またもや二人のやり取りに、エレーン始め使用人達も吹き出さない様に必死に堪えた。まるで兄弟喧嘩の様だ。


「エレーンどのは十歳の頃にはそんな決意をされて…。」


静観していたロバートが会話に入る。


「坊…もとい、殿下も見習って欲しいですな。エレーンどのの爪の垢でもお飲みになったら如何です。そうしたらじいの苦労が少し減ると言うのに…。」



「……二対一とは、今日は分が悪いな…。」


叱られた仔犬の様に悄気るアレクシスを目の当たりにして、エレーンはまたもや口許が決壊したのだった。





食事も終わり、部屋に戻ったエレーンは明日の試合を考えていた。


後一勝……後一勝で自分の今後が決まってしまう。


自分が本当は何をやりたいのか。
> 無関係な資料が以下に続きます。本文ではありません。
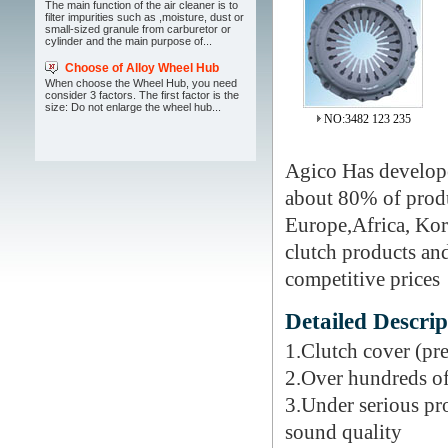
The main function of the air cleaner is to
filter impurities such as ,moisture, dust or
small-sized granule from carburetor or
cylinder and the main purpose of...
Choose of Alloy Wheel Hub
When choose the Wheel Hub, you need
consider 3 factors. The first factor is the
size: Do not enlarge the wheel hub...
NO:3482 123 235
Agico Has develope
about 80% of produc
Europe,Africa, Kore
clutch products and
competitive prices
Detailed Descrip
1.Clutch cover (pre
2.Over hundreds of
3.Under serious pr
sound quality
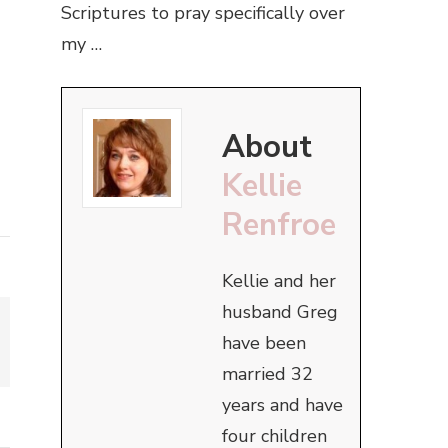
Scriptures to pray specifically over
my …
About
Kellie
Renfroe
Kellie and her
husband Greg
have been
married 32
years and have
four children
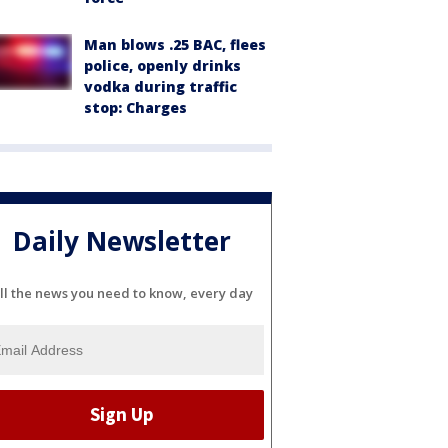
Man blows .25 BAC, flees
police, openly drinks
vodka during traffic
stop: Charges
Daily Newsletter
ll the news you need to know, every day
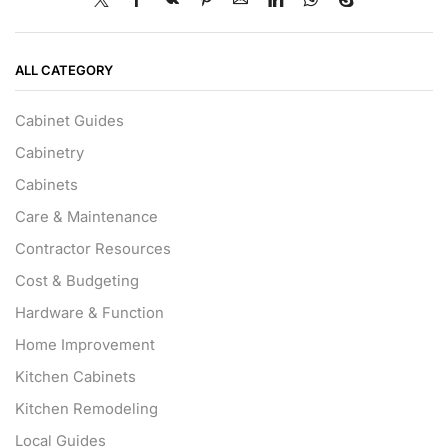
ALL CATEGORY
Cabinet Guides
Cabinetry
Cabinets
Care & Maintenance
Contractor Resources
Cost & Budgeting
Hardware & Function
Home Improvement
Kitchen Cabinets
Kitchen Remodeling
Local Guides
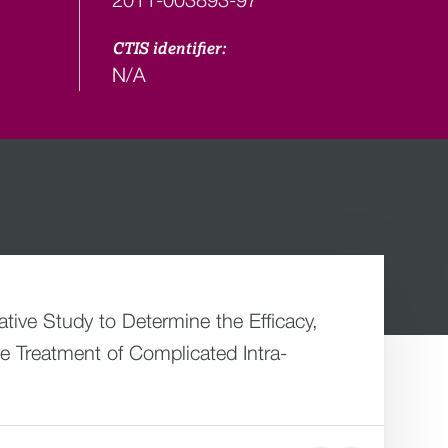
CTIS identifier:
N/A
ive Study to Determine the Efficacy,
e Treatment of Complicated Intra-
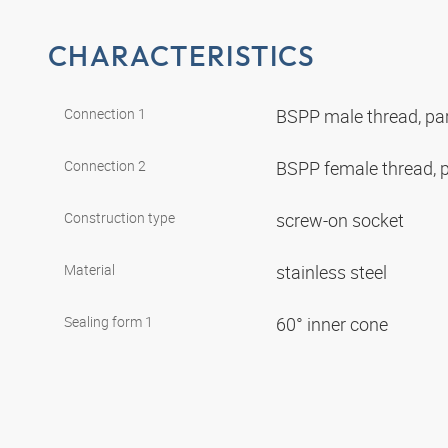
CHARACTERISTICS
Connection 1
BSPP male thread, par
Connection 2
BSPP female thread, p
Construction type
screw-on socket
Material
stainless steel
Sealing form 1
60° inner cone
そんな事、今までうっすらとしか考えていなかった。なんとなく、このままマルシュベンの兵団を続けて、家族を、城を、そしてそこに生きる民を守って行くものだと思っていたから。


それが、突然アレクシスに提示された可能性に、自分自身気持ちが追い付いていない。勝って、自身の力量を実感して、意気揚々とマルシュベンへと帰る筈だった。でも今は、帰ってその後どうしたいのかも想像がつかない。
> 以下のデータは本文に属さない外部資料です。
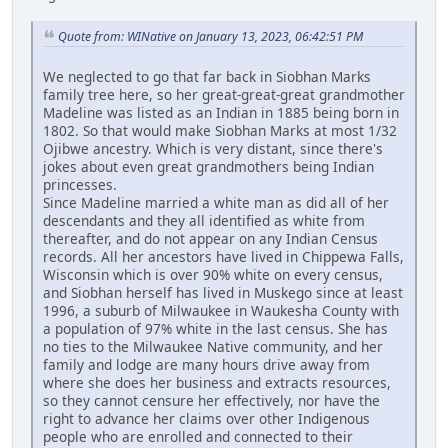
Quote from: WINative on January 13, 2023, 06:42:51 PM
We neglected to go that far back in Siobhan Marks
family tree here, so her great-great-great grandmother
Madeline was listed as an Indian in 1885 being born in
1802. So that would make Siobhan Marks at most 1/32
Ojibwe ancestry. Which is very distant, since there's
jokes about even great grandmothers being Indian
princesses.
Since Madeline married a white man as did all of her
descendants and they all identified as white from
thereafter, and do not appear on any Indian Census
records. All her ancestors have lived in Chippewa Falls,
Wisconsin which is over 90% white on every census,
and Siobhan herself has lived in Muskego since at least
1996, a suburb of Milwaukee in Waukesha County with
a population of 97% white in the last census. She has
no ties to the Milwaukee Native community, and her
family and lodge are many hours drive away from
where she does her business and extracts resources,
so they cannot censure her effectively, nor have the
right to advance her claims over other Indigenous
people who are enrolled and connected to their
そもそも、心は自分だけのものの筈だ。それなのに今は不明瞭でほの暗い湖の奥底から浮かぶ泡のように、漠然とした不安がぽこぽこと顔を出して来る。此程落ち着かない日があっただろうか。



今まで悩みも色々とあったし、それを乗り越えたりもして来た。しかし、自分の気持ちと向き合うのと、人を思いやって悩む事とは全く違う。自分らしくとはなんだったのだろう?悩み過ぎて何処までも考えが廻って着地点が見付からない。



……。



暫しの沈黙の後、エレーンは突然、自分の両頬をパンっと両手で叩いた。



良し。



両の頬はヒリヒリと鈍く痛みを発していたが、思いの他気分はスッとした。まだ勝った訳でも無いのに、悩んでいても仕方無い。まずは試合に集中しないと。こんなに考えあぐねていたら、支障を来すに決まっているのだ。




明日に備え、今日は早くに床へと付くことにした。